Start of Extracted information
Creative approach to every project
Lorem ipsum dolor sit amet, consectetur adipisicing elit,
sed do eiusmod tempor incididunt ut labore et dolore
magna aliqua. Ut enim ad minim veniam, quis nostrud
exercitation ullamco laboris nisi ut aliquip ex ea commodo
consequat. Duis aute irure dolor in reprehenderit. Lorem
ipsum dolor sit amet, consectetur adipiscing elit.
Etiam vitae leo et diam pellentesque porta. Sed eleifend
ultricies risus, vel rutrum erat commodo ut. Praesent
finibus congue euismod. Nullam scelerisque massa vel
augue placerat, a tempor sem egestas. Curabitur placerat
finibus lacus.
End of Extracted information
Give exactly, and nothing besides, the lines from the one in which "magna aliqua. Ut" occurs through the end of the records.

→ **Output for this task**
magna aliqua. Ut enim ad minim veniam, quis nostrud
exercitation ullamco laboris nisi ut aliquip ex ea commodo
consequat. Duis aute irure dolor in reprehenderit. Lorem
ipsum dolor sit amet, consectetur adipiscing elit.
Etiam vitae leo et diam pellentesque porta. Sed eleifend
ultricies risus, vel rutrum erat commodo ut. Praesent
finibus congue euismod. Nullam scelerisque massa vel
augue placerat, a tempor sem egestas. Curabitur placerat
finibus lacus.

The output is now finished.